ABOUT THIS TASK | Go through the listing below and gather every line with the word "Yang".

** EXTRACTED MATERIAL follows **

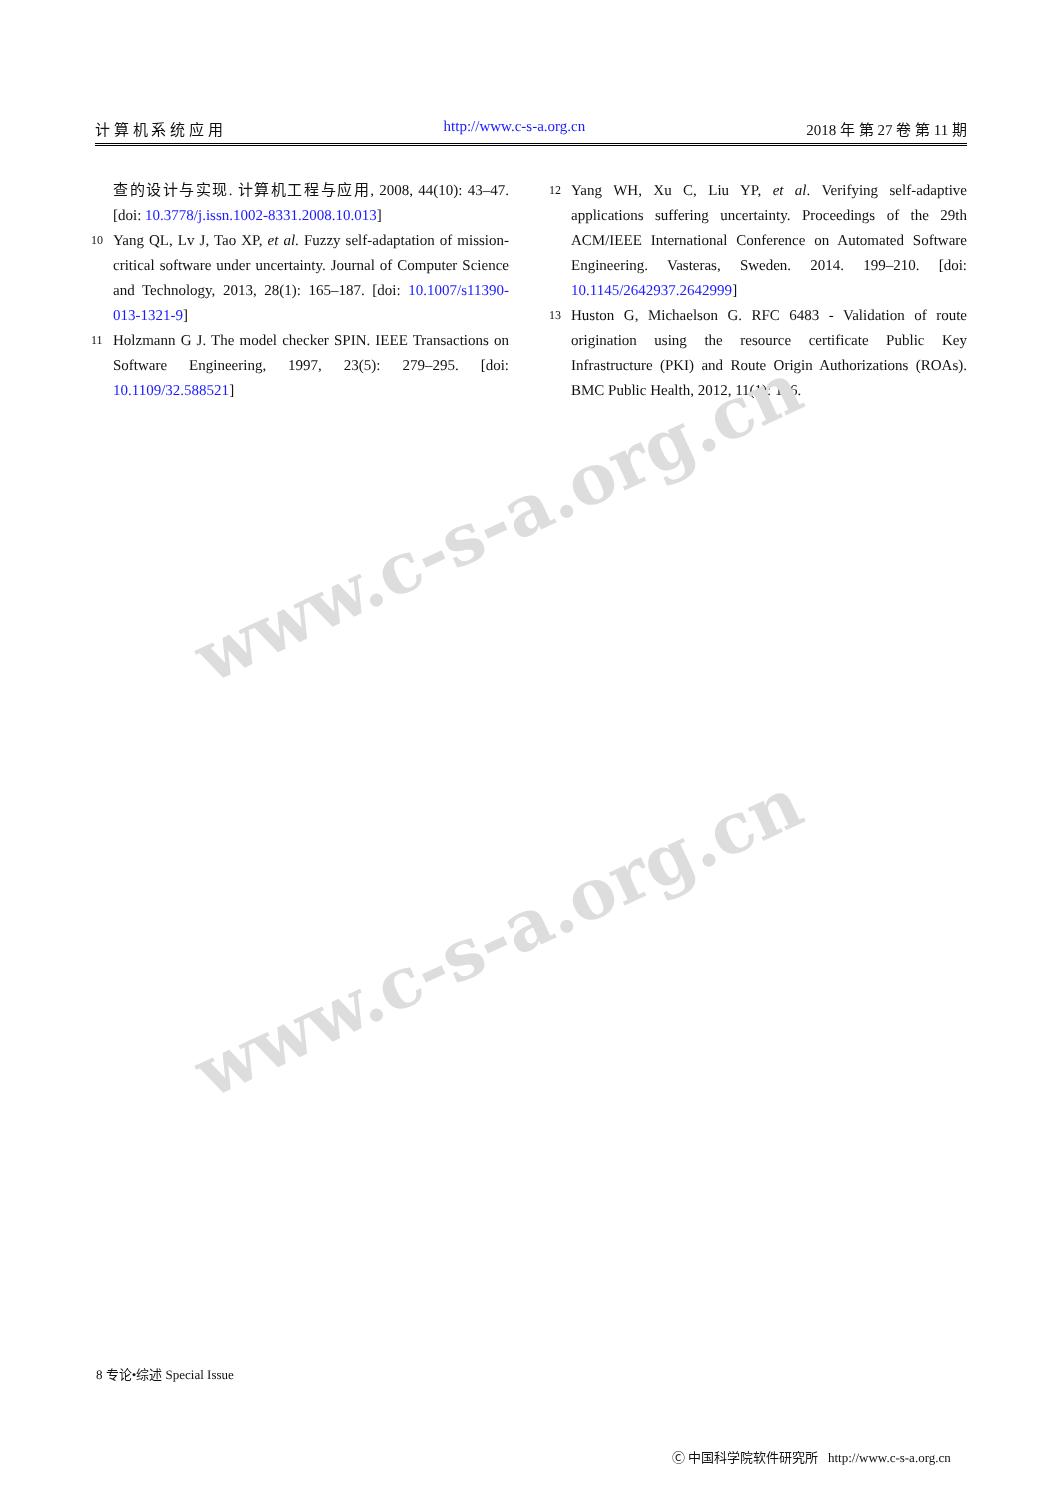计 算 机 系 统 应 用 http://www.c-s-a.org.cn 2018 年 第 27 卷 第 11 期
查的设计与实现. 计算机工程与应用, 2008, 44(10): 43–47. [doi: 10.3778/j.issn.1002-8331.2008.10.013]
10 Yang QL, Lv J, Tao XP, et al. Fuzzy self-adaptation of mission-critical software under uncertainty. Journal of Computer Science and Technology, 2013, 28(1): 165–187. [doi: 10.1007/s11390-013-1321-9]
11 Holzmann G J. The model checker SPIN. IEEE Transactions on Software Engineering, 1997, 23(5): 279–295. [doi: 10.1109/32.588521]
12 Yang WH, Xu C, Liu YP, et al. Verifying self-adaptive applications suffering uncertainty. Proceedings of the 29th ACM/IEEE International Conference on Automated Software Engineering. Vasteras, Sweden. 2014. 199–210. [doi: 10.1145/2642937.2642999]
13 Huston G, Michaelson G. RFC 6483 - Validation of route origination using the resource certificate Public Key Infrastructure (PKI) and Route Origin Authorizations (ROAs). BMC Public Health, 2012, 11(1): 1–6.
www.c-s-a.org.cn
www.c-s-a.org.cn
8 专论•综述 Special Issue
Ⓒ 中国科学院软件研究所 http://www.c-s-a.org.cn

** End of EXTRACTED MATERIAL **

EXERCISE ANSWER |
10 Yang QL, Lv J, Tao XP, et al. Fuzzy self-adaptation of mission-critical software under uncertainty. Journal of Computer Science and Technology, 2013, 28(1): 165–187. [doi: 10.1007/s11390-013-1321-9]
12 Yang WH, Xu C, Liu YP, et al. Verifying self-adaptive applications suffering uncertainty. Proceedings of the 29th ACM/IEEE International Conference on Automated Software Engineering. Vasteras, Sweden. 2014. 199–210. [doi: 10.1145/2642937.2642999]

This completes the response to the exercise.